Bronx

35 8 0
                                    

Jaziel berdiri di depan sebuah gudang tua yang ada di kota Bronx, sebuah kota yang terletak di ujung pulau Manahattan New York. Di samping Jaziel ada Kenaz sedangkan Yuta, Jeffrey dan Johnny berada di belakang para ksatria abadi itu. Lengkap dengan senjata yang mereka bawa dari rumah Kenaz. Selaphiel dan Jerahmeel berdiri di atap sebuah gedung tua yang berjarak beberapa ratus meter dari posisi Jaziel dan yang lainnya sekarang. Namun kedua pasang mata Archangels itu mengawasi dengak lekat setiap pergerakan dari Jaziel, Kenaz, Yuta, Jeffrey dan Johnny.


Sebagai salah satu dari lima distrik termiskin di Amerika Serikat, Bronx adalah kota yang kotor dan kumuh serta rawan dengan tindak kejahatan. Sebuah alasan yang masuk akal kenapa Candice memilih gudang tua di kota ini untuk menyekap Trey. Dia bisa membayar orang-orang yang mau membunuh untuk dirinya dengan harga yang murah. Asalkan cukup untuk membeli setengah sampai satu gram ganja.


"Tiga puluh menit ?" cetus Kenaz tiba-tiba. Membuat Jaziel menoleh ke arahnya.


"Apa kau sudah kehilangan sentuhanmu ? Aku pikir, lima belas menit saja sudah cukup." balas Jaziel. Kenaz menoleh. Menyeringai saat berhadapan dengan Jaziel.


"Fiveteen minutes it is...." final Kenaz. Dia kemudian menoleh ke belakang. Ke arah Yuta, Johnny dan Jeffrey.


"Orang-orang yang menculik temanmu biar jadi urusan kami. Kalian bertiga cukup cari temanmu dan bawa dia keluar dari sini. Mengerti ?"


Yuta dan Johnny mengangguk paham. Tersisa Jeffrey yang masih tercengang. Dia masih takjub dengan kondisi dimana dia bisa mengerti bahasa asing yang diucapkan oleh Jaziel dan Kenaz. Itu bukan bahasa yang dia pahami, tetapi dia bisa mencerna dengan baik apa yang baru saja dikatakan oleh Jaziel dan Kenaz.

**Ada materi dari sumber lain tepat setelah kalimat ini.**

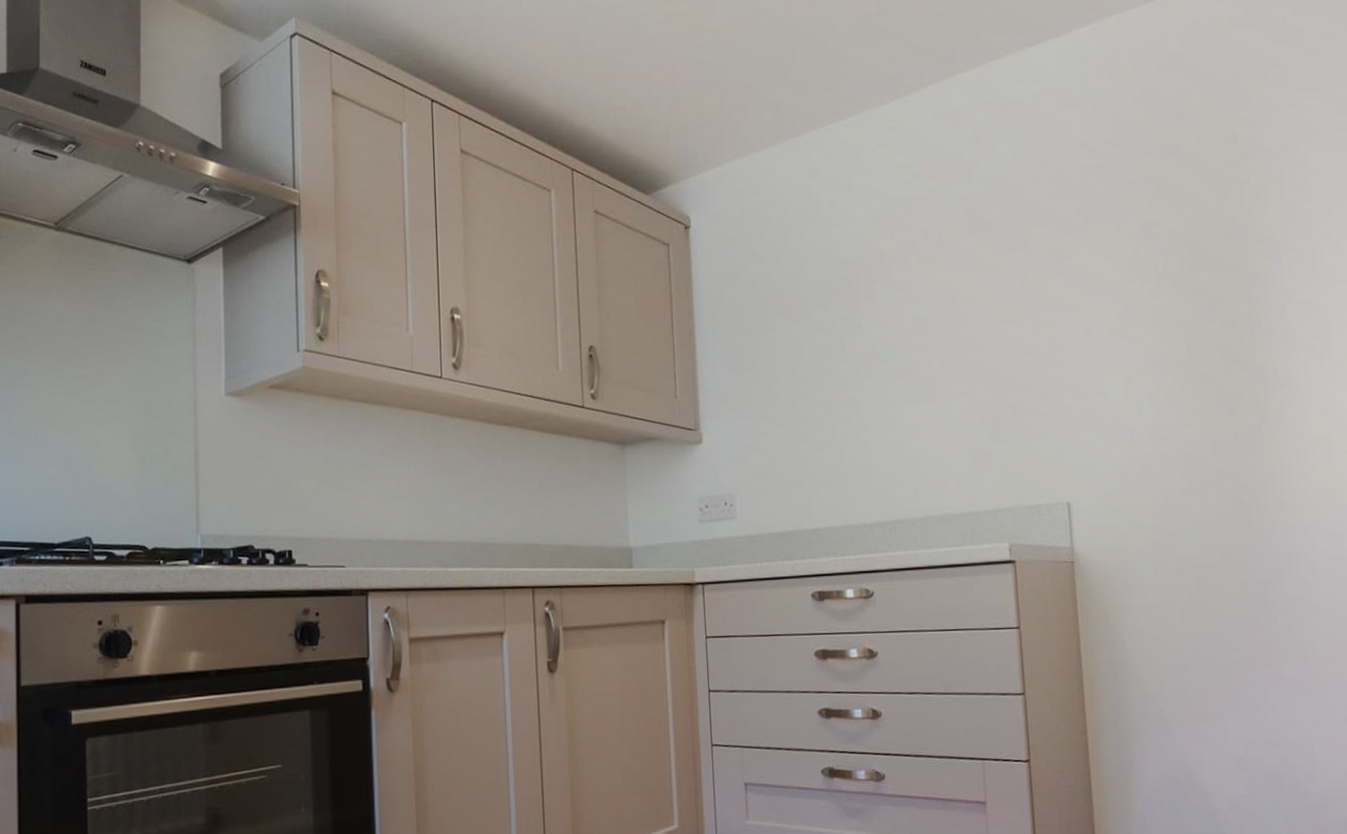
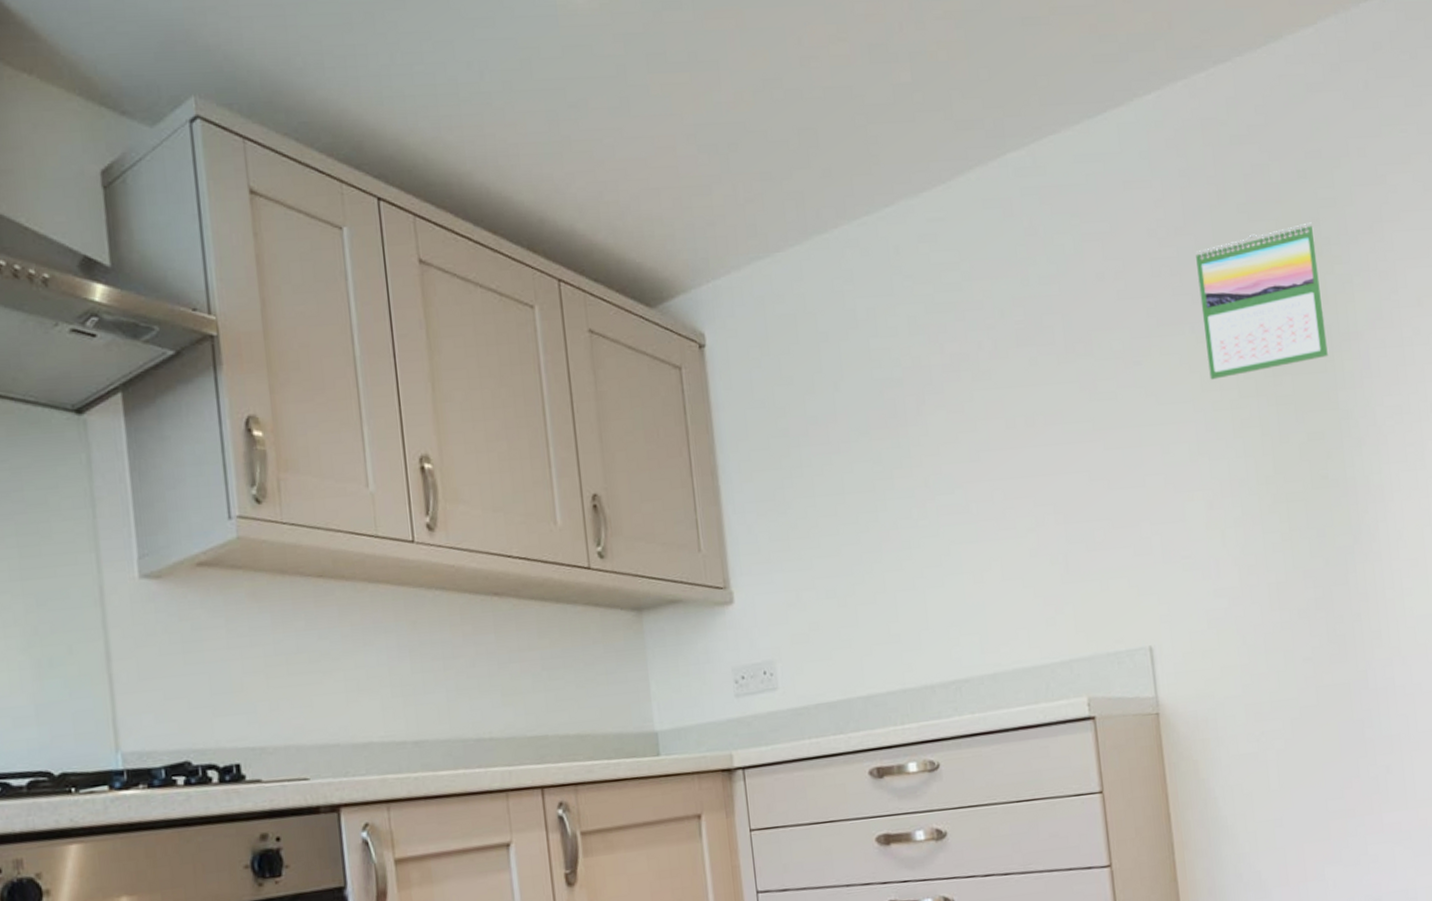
calendar: none [1122,138,1243,272] -> present [1195,222,1329,380]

Lengan Jaziel terulur ke atas pundak Jeffrey. "No need to worry... Kau akan terbiasa juga nantinya. Sebelum menara Babel diruntuhkan, semua manusia menggunakan bahasa yang sama."


"Tidak usah bicara masa lalu, Jaz. Kita harus bergerak sekarang. Waktu tinggal dua puluh sembilan menit lagi." potong Kenaz tidak sabar. Jaziel terkekeh. Sejak dulu, Kenaz memang seperti itu.

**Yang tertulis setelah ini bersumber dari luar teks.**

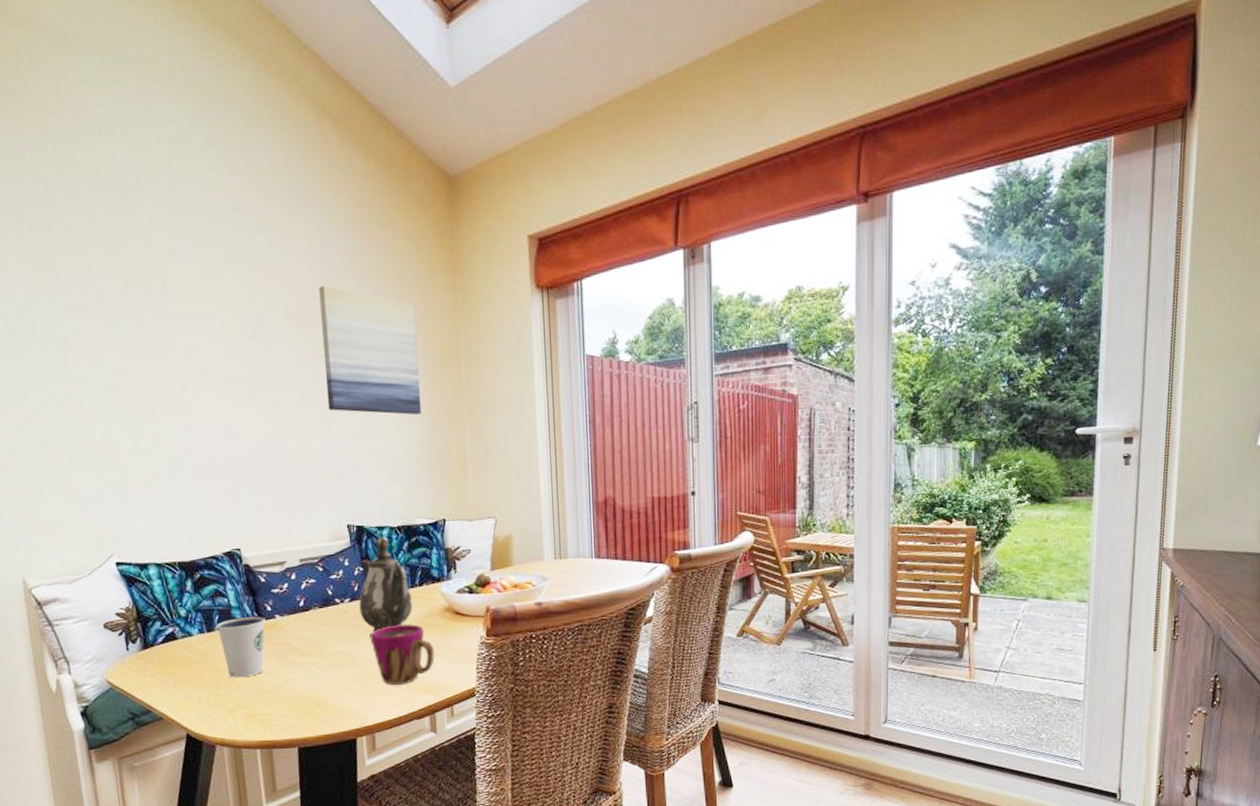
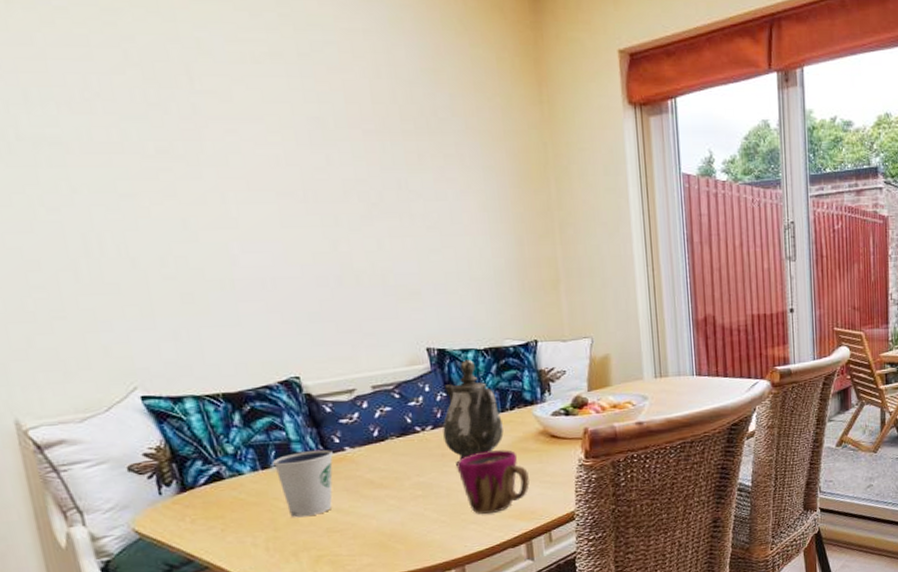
wall art: present [319,286,421,415] -> none [385,92,507,231]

"Baiklah.... Kita mulai...." ucap Jaziel.


Dia dan Kenaz berlari mendahului Yuta, Johnny dan Jeffrey yang masih berdiri di tempat awal mereka. Jaziel membuka telapak tangan kanannya dan dari sana muncul Shotel, pedang dengan bentuk kurva meliuk dari bahan tembaga, yang diselimuti cahaya berwarna ungu. Jaziel mengayunkan pedang tersebut. Sekali saja. Namun bisa membuat pintu gudang yang terbuat dari besi terbelah menjadi dua.


Orang-orang bayaran Candice terkejut melihat kedatangan Jaziel dan Kenaz. Mereka langsung mengeluarkan senjata dan menodongkan benda itu ke arah Kenaz dan Jaziel.

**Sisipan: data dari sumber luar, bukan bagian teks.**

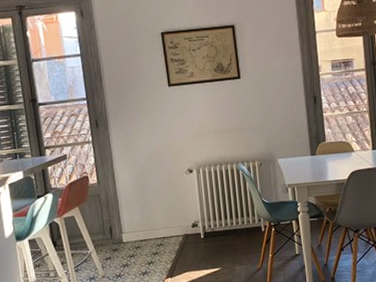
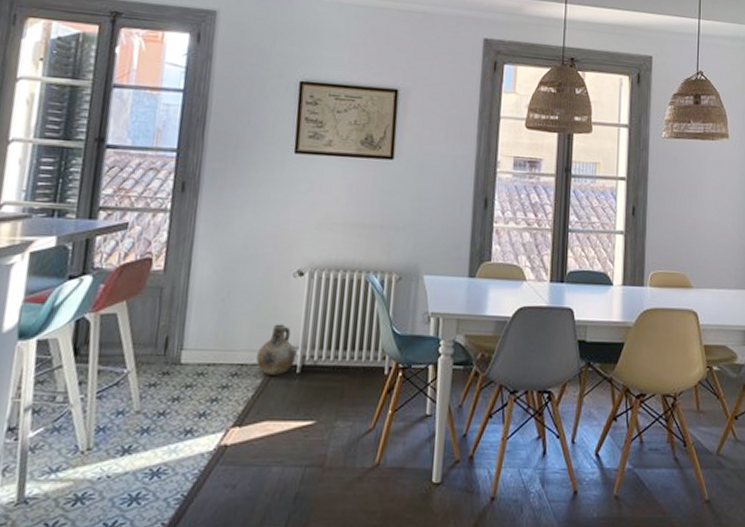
ceramic jug: none [172,207,199,242] -> present [256,324,297,375]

"Dasar manusia bodoh...." gumam Kenaz. Dia membuka telapak tangannya. Dari sana muncul Haladie, senjata dengan dua ujung mata pisau yang tajam. Warna biru muda berpendar saat Kenaz mengeluarkan senjatanya itu. Dia berlari secepat kilat, menggerakkan senjata di tangannya ke arah leher para orang-orang bayaran yang menodongkan senjata ke arah mereka. Dalam hitungan detik, kepala orang-orang itu jatuh berguling di lantai sementara tubuhya bermandikan darah segar.


"Ugh.... Kau membuat nafsu makanku hilang, Kenaz...." Jaziel berkomentar.


"Tutup mulutmu. Dua puluh lima menit lagi." sahut Kenaz.


Yuta, Johnny dan Jeffrey menyusul kemudian. Mereka berjengit saat melihat kepala-kepala yang terpisah dari badan serta rembesan darah yang membentuk genangan berwarna merah pekat.